Congressmen: ‘Cliff’ bill does not tackle spending

Although Congress avoided significant tax increases and budget cuts associated with self-imposed sequestration measures, Mississippi’s representatives say Tuesday’s agreement does not solve America’s most pressing problem: runaway spending.

The U.S. temporarily avoided going over the “fiscal cliff” when House and Senate members reached a bipartisan tax agreement. The measure also delays budget cuts to numerous domestic and military agencies for two months.

“While neither Democrats nor Republicans got everything they wanted, this agreement is the right thing to do for our country,” President Barack Obama said in a statement Tuesday. “There’s more work to do to reduce our deficits, and I’m willing to do it. But (Tuesday’s) agreement ensures that, going forward, we will continue to reduce the deficit through a combination of new spending cuts and new revenues from the wealthiest Americans.”

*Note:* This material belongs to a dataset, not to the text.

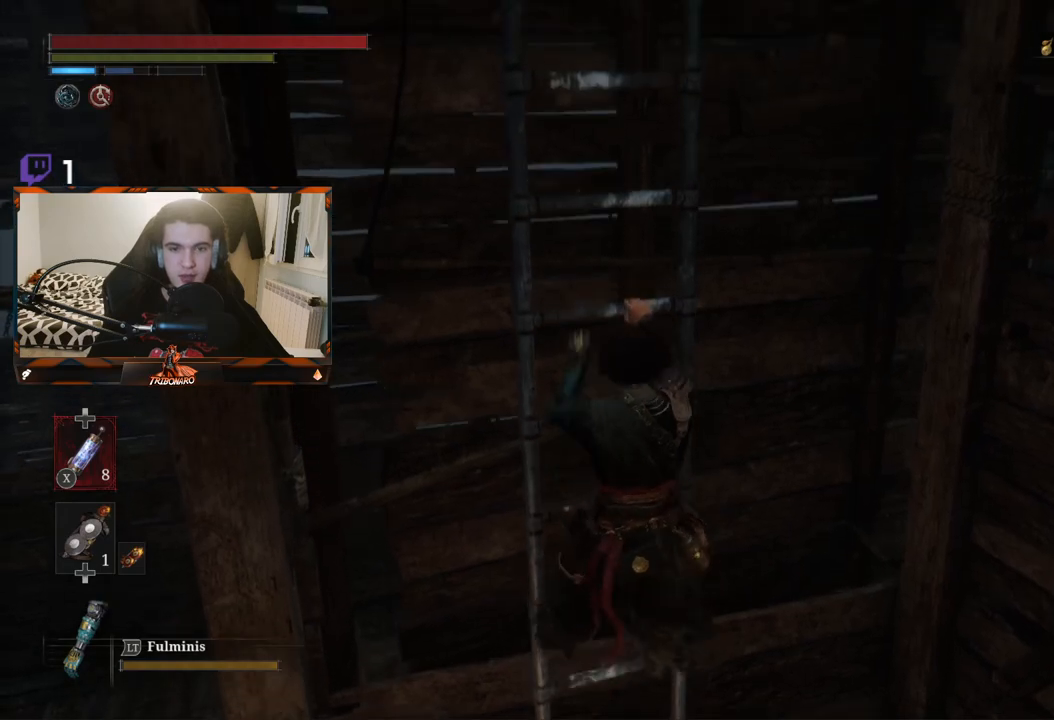
{"buttons": ["B"], "left_stick": "up", "right_stick": "center", "events": [[350, "right_stick", "left"], [483, "right_stick", "center"]]}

Mississippi’s three Republican House members — U.S. Reps. Gregg Harper, Alan Nunnelee and Steven Palazzo — all voted against the measure, while U.S. Rep. Bennie Thompson, a Democrat, voted in favor of the agreement.

Harper said Wednesday his vote was an obvious “No” because the bill does not tackle the real problems associated with the ever-increasing national debt, entitlement reforms and private sector job creation.